High density racks of computers

Clusters of personal computers can outperform mainframe computers and form competitive supercomputers for some applications. See the Cluster-HOWTO for more information on clustering.

These clusters are typically assembled into 19 inch telecommunications equipment racks and the system unit of each computer is typically one rack unit (or 1.75 inches) tall. It is not desirable to put a keyboard and monitor on each computer, as a small cathode ray tube monitor would consume the space used by sixteen rack units.

A first glance it seems that a monitor and keyboard switch is the best solution. However the VGA signal to the monitor is small, so even with the switch the monitor cannot be placed very far away from the rack of computers.

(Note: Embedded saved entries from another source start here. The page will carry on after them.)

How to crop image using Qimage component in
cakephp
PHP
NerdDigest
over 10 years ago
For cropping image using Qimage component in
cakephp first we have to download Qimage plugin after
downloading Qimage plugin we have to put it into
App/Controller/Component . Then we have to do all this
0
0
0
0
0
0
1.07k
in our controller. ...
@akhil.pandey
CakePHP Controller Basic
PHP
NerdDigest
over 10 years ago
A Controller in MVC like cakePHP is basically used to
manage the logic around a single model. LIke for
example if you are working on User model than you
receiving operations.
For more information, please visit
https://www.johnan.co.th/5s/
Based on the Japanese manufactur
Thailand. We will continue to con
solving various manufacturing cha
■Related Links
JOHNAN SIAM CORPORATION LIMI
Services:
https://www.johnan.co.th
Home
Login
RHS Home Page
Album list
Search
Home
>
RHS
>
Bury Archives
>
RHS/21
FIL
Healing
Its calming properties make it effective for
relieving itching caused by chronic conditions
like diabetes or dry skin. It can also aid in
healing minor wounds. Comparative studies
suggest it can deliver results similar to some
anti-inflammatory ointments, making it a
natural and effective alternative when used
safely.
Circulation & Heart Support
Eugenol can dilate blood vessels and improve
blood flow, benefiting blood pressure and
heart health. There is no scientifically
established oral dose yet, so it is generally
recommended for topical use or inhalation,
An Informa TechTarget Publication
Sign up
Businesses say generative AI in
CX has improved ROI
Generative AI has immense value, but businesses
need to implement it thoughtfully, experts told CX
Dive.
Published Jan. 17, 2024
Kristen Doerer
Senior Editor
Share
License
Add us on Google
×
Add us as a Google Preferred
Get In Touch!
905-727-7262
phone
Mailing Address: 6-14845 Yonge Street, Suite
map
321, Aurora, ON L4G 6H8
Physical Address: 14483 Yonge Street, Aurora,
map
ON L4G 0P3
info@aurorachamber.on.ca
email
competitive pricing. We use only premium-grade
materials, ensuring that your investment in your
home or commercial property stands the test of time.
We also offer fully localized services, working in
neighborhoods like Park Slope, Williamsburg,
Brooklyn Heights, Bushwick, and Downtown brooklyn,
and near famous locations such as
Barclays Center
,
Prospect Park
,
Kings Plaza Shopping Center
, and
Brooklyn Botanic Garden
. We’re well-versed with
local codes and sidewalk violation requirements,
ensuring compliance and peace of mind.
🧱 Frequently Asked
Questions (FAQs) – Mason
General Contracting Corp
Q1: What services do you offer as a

It is desirable to allow the consoles to be monitored in the operators' room of the computer center, rather than in the very expensive space of the machine room. Although monitor switches with remote control and fiber optical extensions are available, this solution can be expensive.

A standard RS-232 cable can be 15 meters in length. Longer distances are easily possible. The cabling is cheap. Terminal servers can be used to allow one terminal to access up to 90 serial consoles.

Recording console messages

This is useful in two very different cases.

Kernel programmers are often faced with a kernel error message that is displayed a split second before the computer reboots. A serial console can be used to record that message. Another Linux machine can be used as the serial terminal.

Some secure installations require all security events to be unalterably logged. One way to meet this requirement is to print all console messages. Connecting the serial console to a serial printer can achieve this.[1]

Embedded software development

Linux is increasingly being used as an operating system for embedded applications. These computers do not have keyboards or screens.

A serial port is a cheap way to allow software developers to directly access the embedded computer. This is invaluable for debugging. Most chip sets designed for embedded computers have a serial port precisely for this purpose.

The shipping product need not present the RS-232 port on an external connector. Alternatively the RS-232 port is often used for downloading software updates.

Craft terminal for telecommunications equipment

Linux is increasingly being used as the operating system inside telecommunications equipment. The Carrier Grade Linux consortia hopes to accelerate and coordinate this trend.

Most telecommunications equipment is remotely managed from a distant computer. However, site technicans (called craft personnel in telco-speak) need to access the equipment to test installation changes, check the status of reported faults, and so on. The terminal used by the craft personnel is called the craft terminal. The craft terminal plugs into the craft interface on the equipment. The serial console makes an ideal craft interface.

Unlike minicomputer systems, the IBM PC was not designed to use a serial console. This has two consequences.

Firstly, Power On Self-Test messages and Basic Input/Output System (BIOS) messages are sent to the screen and received from the keyboard. This makes it difficult to use the serial port to reconfigure the BIOS and impossible to see Power On Self-Test errors.

An increasing number of manufacturers of rackable server equipment are altering their BIOSs to optionally use the RS-232 port for BIOS configuration and test messages. If you are buying a machine specifically for use with serial console you should seek this feature. If you have an existing machine that definitely requires access to the BIOS from the serial port then there are hardware solutions such as PC Weasel 2000.

Secondly, the RS-232 port on the IBM PC is designed for connecting to a modem. Thus a null modem cable is needed when connecting the PC's serial port to a terminal.



The Linux 2.4 kernel also supports the output of console messages to Centronics or IEEE 1284-2000 parallel printer interfaces.